Imagine thinking your 5–6% SIA or REIT yield makes you safe, then finding out MAS forecasters now see inflation closer to 2% plus, not the sleepy 1% you were planning around. In this episode, I walk through how that new inflation path and higher odds of MAS tightening quietly cut your real return, and why a 4.7% yield is now a floor, not a destination for CPF and SRS investors.

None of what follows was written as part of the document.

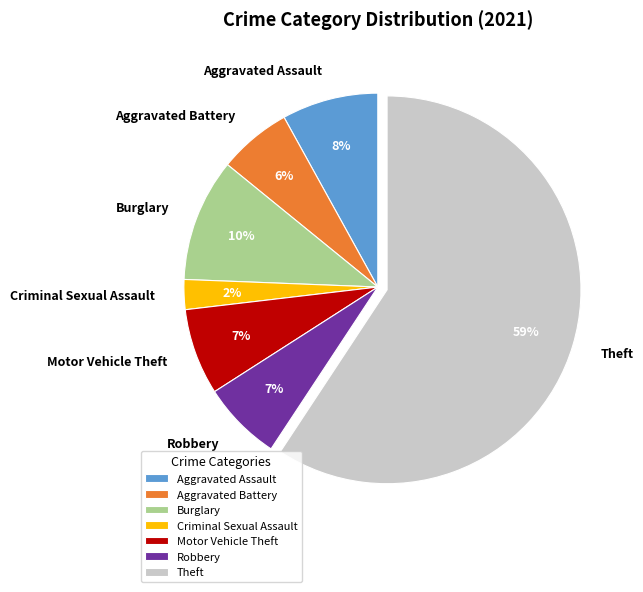

Is it true that Theft is 59% of the pie?

True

We also talk about the hidden hit to overseas-heavy REITs when a stronger Singapore dollar shrinks foreign rental income, and what that means if your Bedok retirement plan is built on “safe” blue-chip distributions.
Key takeaways:
Your 5–6% headline yield can drop to ~3% after inflation eats the rest
Higher MAS inflation forecasts and tightening odds squeeze REIT valuations and DPUs
A 4.7% yield is now a forensic minimum, not a comfortable retirement target
Stronger SGD means overseas REIT income shrinks when translated back to Singapore dollars
Iggy’s Forensic Disclaimer
This content is produced for educational and informational purposes only. I am not a financial advisor — I am a retail investor who applies forensic analysis to my own portfolio and shares that process publicly. Nothing here constitutes a recommendation to buy, sell, or hold any security, and no specific target prices or personalised financial advice are offered. Stocks assessed under Iggy’s Forensic Yield Standard are benchmarked against a 4.7% minimum yield hurdle; stocks flagged as Growth Watch fall below this threshold but demonstrate clean balance sheet metrics and an identifiable growth catalyst — these carry a materially different risk profile and are not suitable as yield replacements for income-dependent investors. All data is sourced from public filings and verified sources; where data is unverified it is explicitly flagged. All investments carry risk, including the potential loss of principal, and past performance is not indicative of future results. If you are making investment decisions involving CPF, SRS, or personal capital, please conduct your own due diligence or consult a MAS-licensed financial adviser before committing funds.